You have 2 gears on your table, one with 8 teeth and one with 12 teeth. Answer the following questions:

1. If you turn the small gear a certain number of times, does the big gear turn more revolutions, fewer, or the same amount? How can you tell?

2. Devise a way to keep track of how many revolutions the small gear makes. Devise a way to keep track of the revolutions the big gear makes. How can you keep track of both at the same time?

3. How many times will the small gear turn if the big gear turns 64 times? How many times will the big gear turn if the small gear turns 192 times?

Larissa, Maria, Dani, and Julie created a shorthand 15:12 unit on their papers.

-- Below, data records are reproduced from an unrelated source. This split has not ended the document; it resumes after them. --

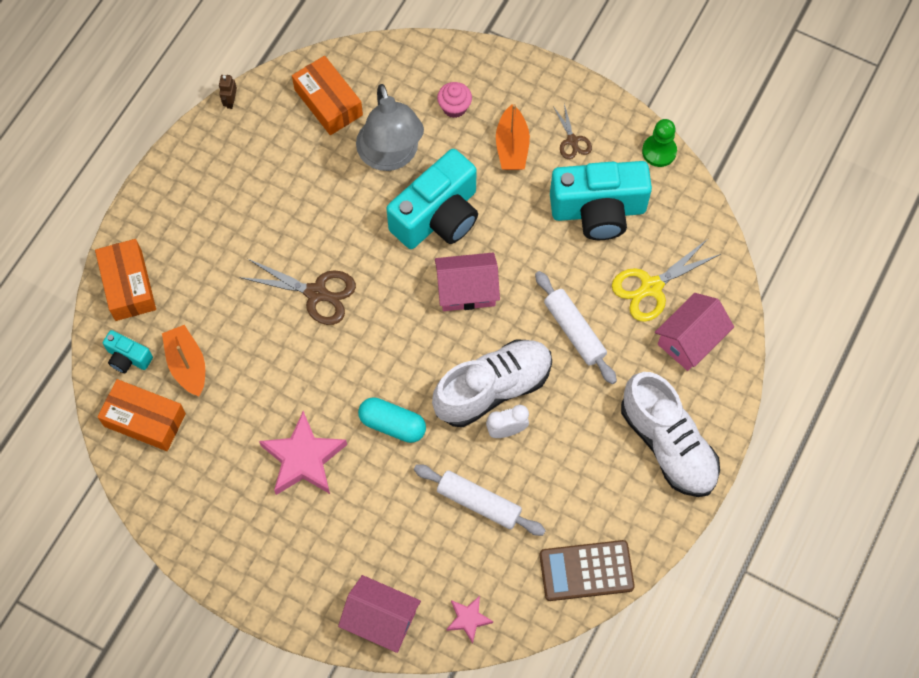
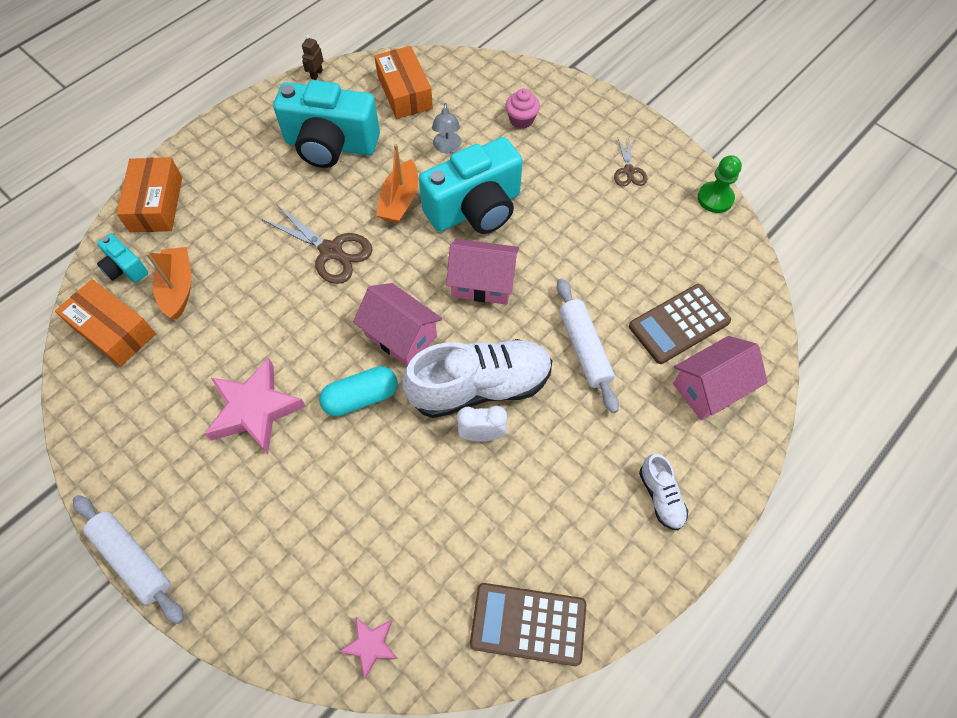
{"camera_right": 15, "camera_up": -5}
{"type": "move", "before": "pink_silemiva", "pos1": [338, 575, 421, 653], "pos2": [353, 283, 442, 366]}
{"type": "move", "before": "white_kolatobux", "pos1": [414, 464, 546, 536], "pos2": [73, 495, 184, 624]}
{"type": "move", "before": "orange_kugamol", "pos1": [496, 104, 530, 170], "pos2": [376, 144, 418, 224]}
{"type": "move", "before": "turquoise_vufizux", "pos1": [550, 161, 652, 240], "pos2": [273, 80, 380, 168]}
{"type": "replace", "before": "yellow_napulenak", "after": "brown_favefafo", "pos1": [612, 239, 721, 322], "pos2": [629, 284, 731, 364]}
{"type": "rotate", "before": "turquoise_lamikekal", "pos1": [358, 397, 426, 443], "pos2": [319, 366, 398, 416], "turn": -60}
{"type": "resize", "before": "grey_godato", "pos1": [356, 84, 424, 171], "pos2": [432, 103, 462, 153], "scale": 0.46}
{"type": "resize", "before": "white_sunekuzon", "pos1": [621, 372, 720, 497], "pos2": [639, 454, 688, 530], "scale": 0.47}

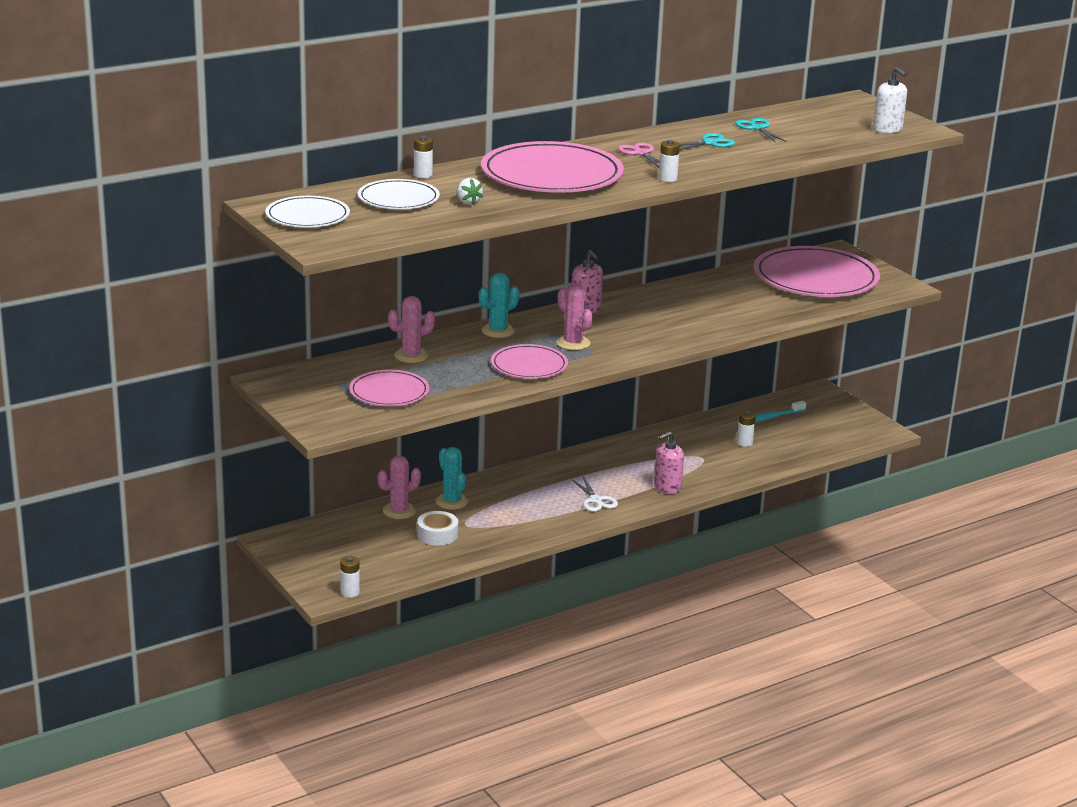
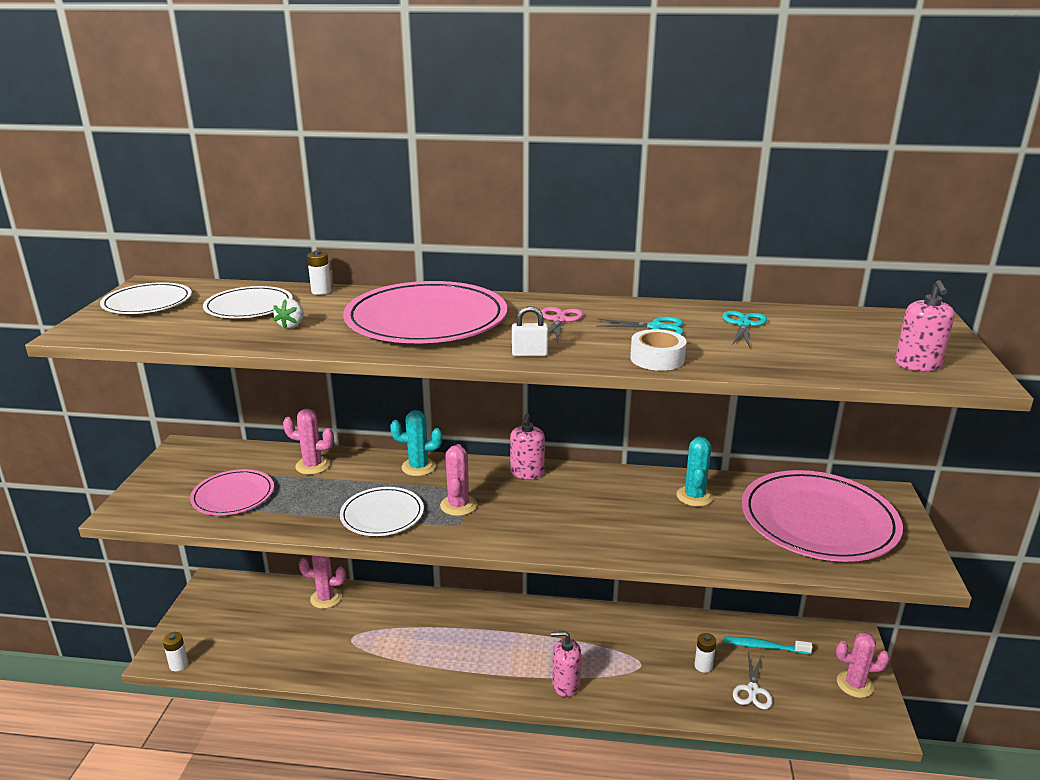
{"camera_right": 40, "camera_up": 0}
{"type": "insert", "after": "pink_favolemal", "pos2": [836, 632, 890, 698]}
{"type": "move", "before": "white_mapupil", "pos1": [417, 511, 458, 545], "pos2": [630, 329, 687, 371]}
{"type": "move", "before": "turquoise_favolemal", "pos1": [436, 447, 469, 510], "pos2": [676, 436, 713, 507]}
{"type": "move", "before": "white_napulenak", "pos1": [571, 477, 618, 512], "pos2": [733, 653, 773, 709]}
{"type": "replace", "before": "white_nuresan", "after": "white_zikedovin", "pos1": [659, 140, 680, 182], "pos2": [512, 306, 548, 356]}
{"type": "recolor", "before": "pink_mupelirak", "after": "white_mupelirak", "pos1": [491, 344, 568, 379], "pos2": [340, 487, 424, 536]}
{"type": "recolor", "before": "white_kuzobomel", "after": "pink_kuzobomel", "pos1": [873, 67, 907, 133], "pos2": [895, 280, 955, 371]}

They first multiplied the 15 cm:12 s unit by 2 to obtain 30 cm in 24 s, and they then began to multiply the 15:12 unit by other numbers to create other same-speed pairs. The students engaged in the generalizing action of extending by operating on the 15:12 unit, because they operated on the pair to create new instantiations of the ratio. The students then determined that they could multiply the 15:12 unit by any whole number to obtain a new same-speed pair. This resulted in the reflection generalization of the definition of a class of same-speed pairs.

The students then realized that all multiples of 5 cm in 4 s would work, as evidenced by Maria’s written comment: “Multiple of 5 & 4 has to be a form of 15 cm & 12 seconds.” Their recognition of the 5 cm:4 s pair likely occurred as a result of their prior experiences with gears. Every time the students encountered a nonuniform table of pairs of gear rotations, they focused on the smallest whole-number pair they could find in each table. Eventually, they generalized that this pair represented the gear ratio. The students’ fixation on the smallest whole-number pair, in combination with other studies showing that students in speed situations do not behave this way (Lobato & Siebert, 2002; Lobato & Thanheiser, 2000, 2002), suggests the influence of prior reasoning with gears. If so, we see here another reflection generalization, the influence of a prior idea on the speed situation. Because the microphone was not recording the girls’ conversation at this time, there is not enough evidence to determine if they consciously performed the generalizing action of relating by connecting back to the gears situation. However, Larissa’s language below suggests that at least for her, she connected back to the gears. This connection to the gears situation appeared to help the girls refine their definition of a class of same-speed pairs to a larger, more accurate class.

If used, the gear problem should be followed up by the frog problem since the ratios in the gear problem only make sense for integers, which could mislead students if they do not then follow up with an example in which the ratio can be between any two real numbers.